## Instructions for the task
Every line from the one with "Identify the document" to the end of the data needs to be copied exactly, and no line before it.

Document understanding data:
# # # # #

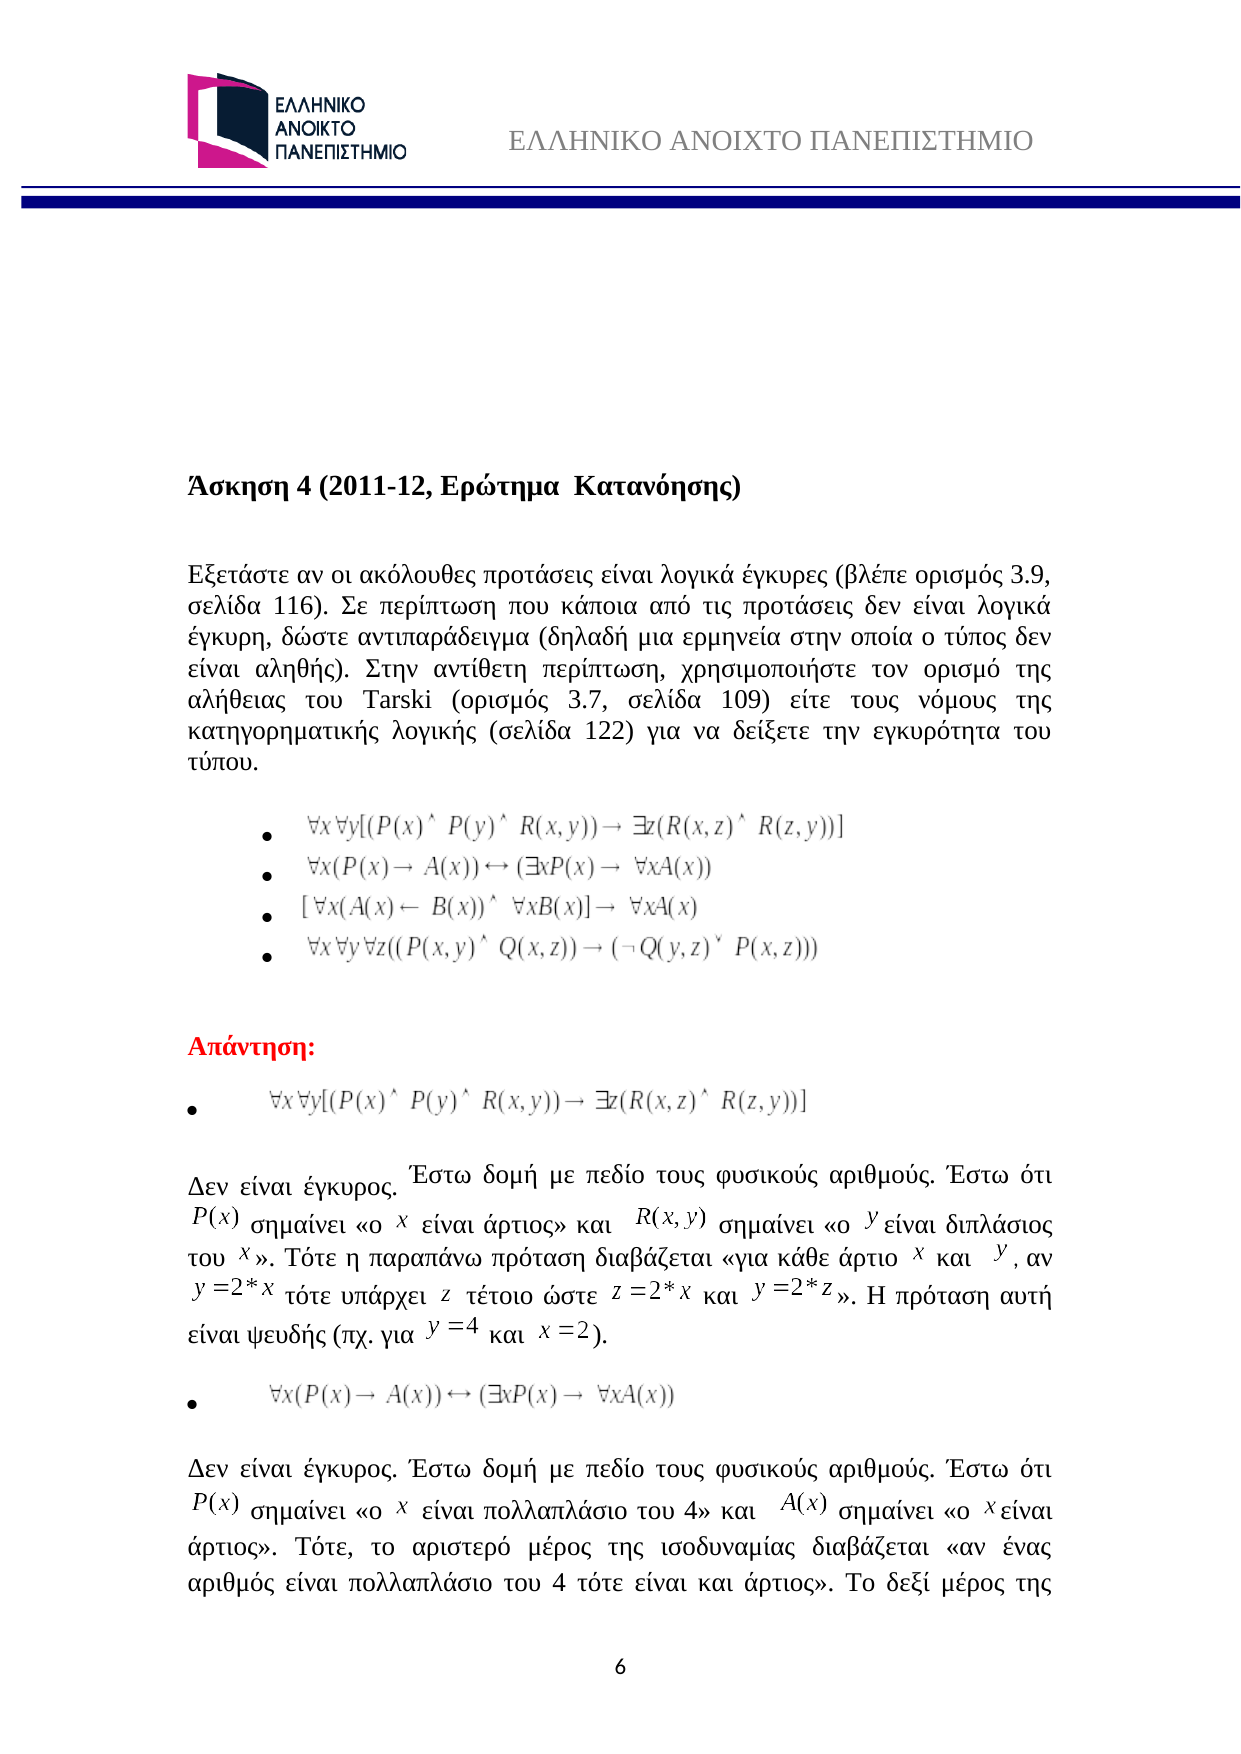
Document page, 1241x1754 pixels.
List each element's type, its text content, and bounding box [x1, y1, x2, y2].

list Δεν είναι έγκυρος. Έστω δομή με πεδίο τους φυσικούς αριθμούς. Έστω ότι σημαίνει «ο είναι πολλαπλάσιο του 4» και σημαίνει «ο είναι άρτιος». Τότε, το αριστερό μέρος της ισοδυναμίας διαβάζεται «αν ένας αριθμός είναι πολλαπλάσιο του 4 τότε είναι και άρτιος». Το δεξί μέρος της ισοδυναμίας διαβάζεται «αν υπάρχει αριθμός που είναι πολλαπλάσιο του 4 τότε όλοι οι αριθμοί είναι άρτιοι», το οποίο είναι προφανώς ψευδές. [187, 1452, 1053, 1597]
text Εξετάστε αν οι ακόλουθες προτάσεις είναι λογικά έγκυρες (βλέπε ορισμός 3.9, σελίδα 116). Σε περίπτωση που κάποια από τις προτάσεις δεν είναι λογικά έγκυρη, δώστε αντιπαράδειγμα (δηλαδή μια ερμηνεία στην οποία ο τύπος δεν είναι αληθής). Στην αντίθετη περίπτωση, χρησιμοποιήστε τον ορισμό της αλήθειας του Tarski (ορισμός 3.7, σελίδα 109) είτε τους νόμους της κατηγορηματικής λογικής (σελίδα 122) για να δείξετε την εγκυρότητα του τύπου. [187, 558, 1053, 776]
picture [187, 73, 407, 168]
text Άσκηση 4 (2011-12, Ερώτημα Κατανόησης) [187, 468, 1053, 501]
text Απάντηση: [187, 1030, 1053, 1061]
list Δεν είναι έγκυρος. Έστω δομή με πεδίο τους φυσικούς αριθμούς. Έστω ότι σημαίνει «ο είναι άρτιος» και σημαίνει «ο είναι διπλάσιος του ». Τότε η παραπάνω πρόταση διαβάζεται «για κάθε άρτιο και , αν τότε υπάρχει τέτοιο ώστε και ». Η πρόταση αυτή είναι ψευδής (πχ. για και ). [187, 1158, 1053, 1349]
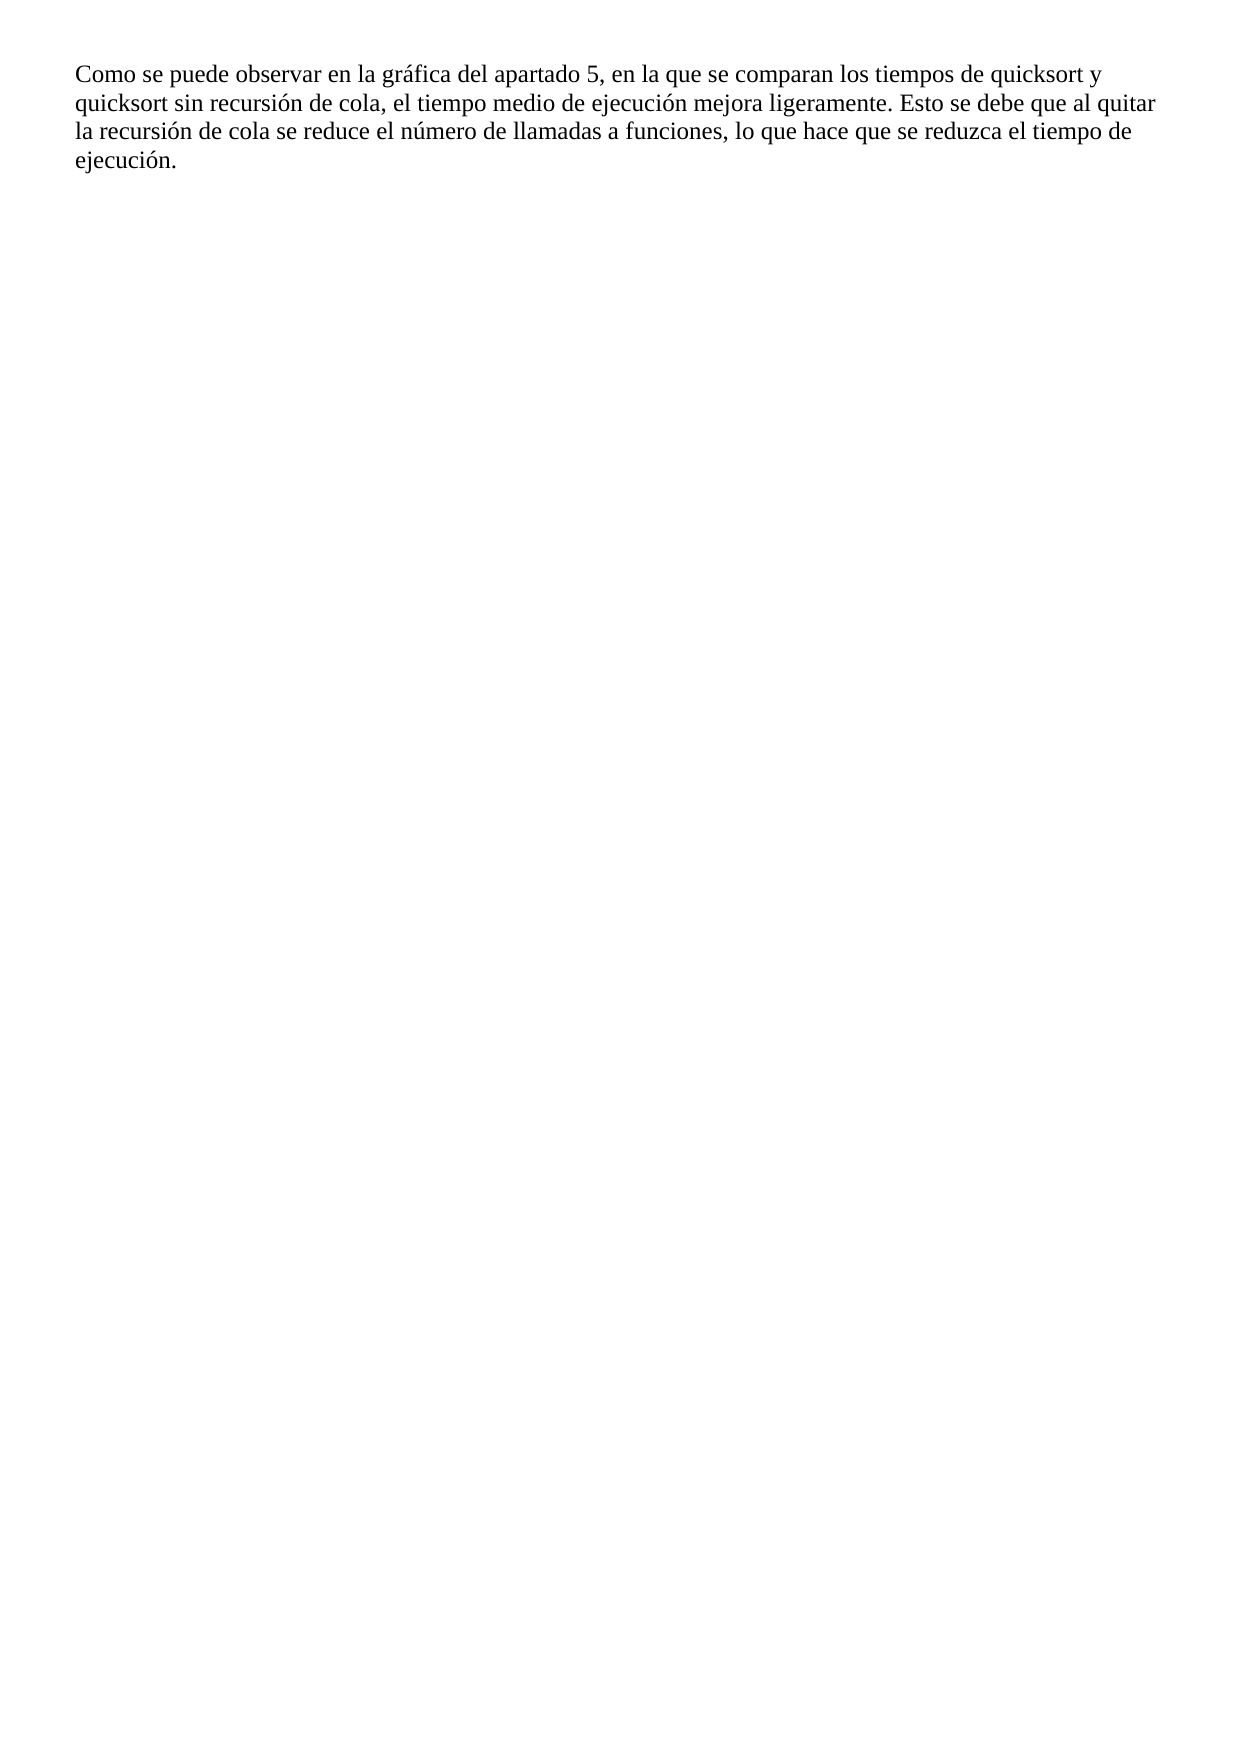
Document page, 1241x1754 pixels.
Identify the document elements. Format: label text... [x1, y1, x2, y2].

text Como se puede observar en la gráfica del apartado 5, en la que se comparan los tiempos de quicksort y quicksort sin recursión de cola, el tiempo medio de ejecución mejora ligeramente. Esto se debe que al quitar la recursión de cola se reduce el número de llamadas a funciones, lo que hace que se reduzca el tiempo de ejecución. [75, 59, 1165, 174]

# # # # #

## Result of this exercise
Identify the document elements. Format: label text... [x1, y1, x2, y2].

text Como se puede observar en la gráfica del apartado 5, en la que se comparan los tiempos de quicksort y quicksort sin recursión de cola, el tiempo medio de ejecución mejora ligeramente. Esto se debe que al quitar la recursión de cola se reduce el número de llamadas a funciones, lo que hace que se reduzca el tiempo de ejecución. [75, 59, 1165, 174]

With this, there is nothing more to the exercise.